Anyone who has ever had any kind of wedding that isn’t just a quickie thing at City Hall will tell you it is an incredibly stressful time, and it isn’t exactly new for a TV series to at least temporarily postpone a wedding. That’s more or less what happens here in an episode I was somewhat waiting for.
Also, much of what happens is somewhat Alexander’s fault, and this is apparently his last appearance on any Trek show.
Worf has been planning his wedding for a while, and Dax has, more or less, been going along with it the whole time. Her basic attitude is she’s a Trill, she’s had something like five weddings (as both bride and groom), and Worf being comparatively young hasn’t had any, so let him have his dream wedding. Worf has always idolized Klingon culture, and General Martok for one really wants his adopted son to finish the whole thing because he’s sick of hearing about wedding plans. He’s also sick of hearing about Alexander, still somewhat clumsy but now treated like a good luck charm. However, Alexander’s about to be transferred to another ship, so Dax suggests Worf move the wedding up to, like, immediately so Alexander can attend rather than wait for the war to end and have the ceremony on the Klingon homeworld. Worf consents, and they have a week to get everything ready for a traditional Klingon ceremony, with Alexander set as the Best Man…or Swordbarer since, you know, Klingons.
From here, the episode is generally divided between the, let’s say, comedy of the Klingon Bachelor Party, and the more dramatic problems of Dax trying to get the approval of Martok’s wife Sirella to join the family, and it turns out Sirella wasn’t all that happy that Worf joined in the first place.
Let me just say that Sirella, as a character I am pretty sure does not reappear at any point in the future, is a fantastic sort of character. She comes to the station, greeting her husband and Captain Sisko in a rather cold and formal manner, and with a camera set up in such a way to suggest she might be towering over the two men before stepping off the platform and revealing she’s probably about the same height as Martok.

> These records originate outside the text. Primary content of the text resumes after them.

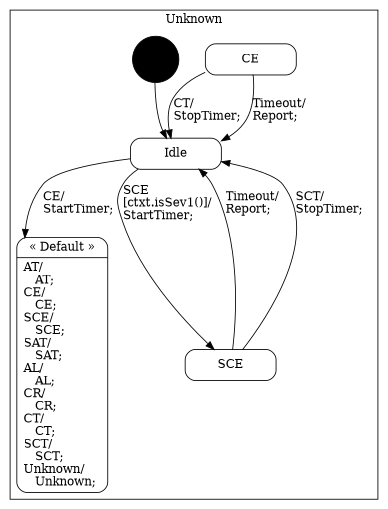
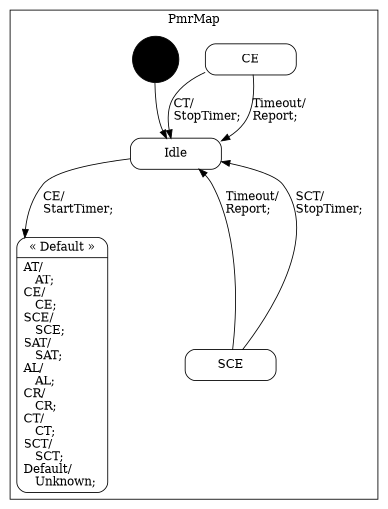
  digraph {
    node [shape=Mrecord]
    n1 [label="{Idle}" width=1.5]
    n2 [label="{CE}" width=1.5]
    n3 [label="{SCE}" width=1.5]
-   n4 [label="{&laquo; Default &raquo;|AT/\l&nbsp;&nbsp;&nbsp;AT;\lCE/\l&nbsp;&nbsp;&nbsp;CE;\lSCE/\l&nbsp;&nbsp;&nbsp;SCE;\lSAT/\l&nbsp;&nbsp;&nbsp;SAT;\lAL/\l&nbsp;&nbsp;&nbsp;AL;\lCR/\l&nbsp;&nbsp;&nbsp;CR;\lCT/\l&nbsp;&nbsp;&nbsp;CT;\lSCT/\l&nbsp;&nbsp;&nbsp;SCT;\lUnknown/\l&nbsp;&nbsp;&nbsp;Unknown;\l}" width=1.5]
+   n4 [label="{&laquo; Default &raquo;|AT/\l&nbsp;&nbsp;&nbsp;AT;\lCE/\l&nbsp;&nbsp;&nbsp;CE;\lSCE/\l&nbsp;&nbsp;&nbsp;SCE;\lSAT/\l&nbsp;&nbsp;&nbsp;SAT;\lAL/\l&nbsp;&nbsp;&nbsp;AL;\lCR/\l&nbsp;&nbsp;&nbsp;CR;\lCT/\l&nbsp;&nbsp;&nbsp;CT;\lSCT/\l&nbsp;&nbsp;&nbsp;SCT;\lDefault/\l&nbsp;&nbsp;&nbsp;Unknown;\l}" width=1.5]
    "%5" [fillcolor=black shape=circle style=filled width=0.25]
    subgraph cluster_1 {
-     label=Unknown
+     label=PmrMap
      n1
      n2
      n3
      n4
      "%5"
    }
-   n1 -> n3 [label="SCE\l\[ctxt.isSev1()\]/\lStartTimer;\l"]
    n1 -> n4 [label="CE/\lStartTimer;\l"]
    n2 -> n1 [label="Timeout/\lReport;\l"]
    n2 -> n1 [label="CT/\lStopTimer;\l"]
    n3 -> n1 [label="Timeout/\lReport;\l"]
    n3 -> n1 [label="SCT/\lStopTimer;\l"]
    "%5" -> n1
  }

She’s also about as far removed from Martok in terms of personality that it is possible to get. Excessively formal to Martok’s more freewheeling pragmatism, it’s unclear what they even see in each other…and that’s something even Martok himself comments on. Love is mysterious.
Point is, Sirella is the mother-in-law from Hell in a very upper-class Klingon variety, someone who will not cut corners and wants everything to be as traditional as possible, so Dax’s inclinations to do things like replicate candles or do actual research into Sirella’s bloodline instead of the more legendary version Dax was supposed to memorize doesn’t really work to impress the older woman.
No wonder Dax, upon Sirella’s being Sirella at Dax’s wild night-before bash, punches Martok’s wife in the face. And unlike other Klingons, Sirella isn’t impressed by that sort of thing.
Meanwhile, Sisko, Bashir, and O’Brien are finding out that a Klingon bachelor party is not a lot of feasting, storytelling, or the like but is actually four days of fasting and ceremonies, all inside a very hot cave (in a holosuite), the sort where Bashir becomes the first to volunteer for a bloodletting because he’s too sleepy to know the others stepped back when Worf and Martok asked for someone to go first. About all those two guys have to look forward to is that they get to physically attack the groom when the wedding is over.
So yeah, the wedding does get called off, Worf is talked back much more easily, and Sisko has to tell Dax off because she isn’t Kurzon anymore, and for someone with a few centuries of experience, she needs to grow up and ask Sirella for forgiveness. Or beg. One of them.
But for all that this is an episode I really wanted to see, it struck me that a lot of stuff that was probably important happened off-screen. Dax’s apology is successful, but it happens off-screen. What did she say or do to make Sirella change her mind, enough so for Sirella to call Dax a daughter at the wedding?
And…what the hell happened between Odo and Kira?
The two spend the episode avoiding each other, well aware that they need to talk about what happened in the previous few episodes. When they meet up at Dax’s party, after some uncomfortable hemming and hawing, they go off to talk in private in another room. When Worf and Dax are hashing out what will be a temporary break-up, the two are still talking in a closet. What are they talking about? I have no idea. But I sure would like to.
I mean, it’s a fine episode, but when I spend time wondering about what conversations are taking place off-screen because they might be more dramatically interesting than the ones on-screen, that may be a problem.
But at least Bashir and O’ Brien got to bash Worf with sticks.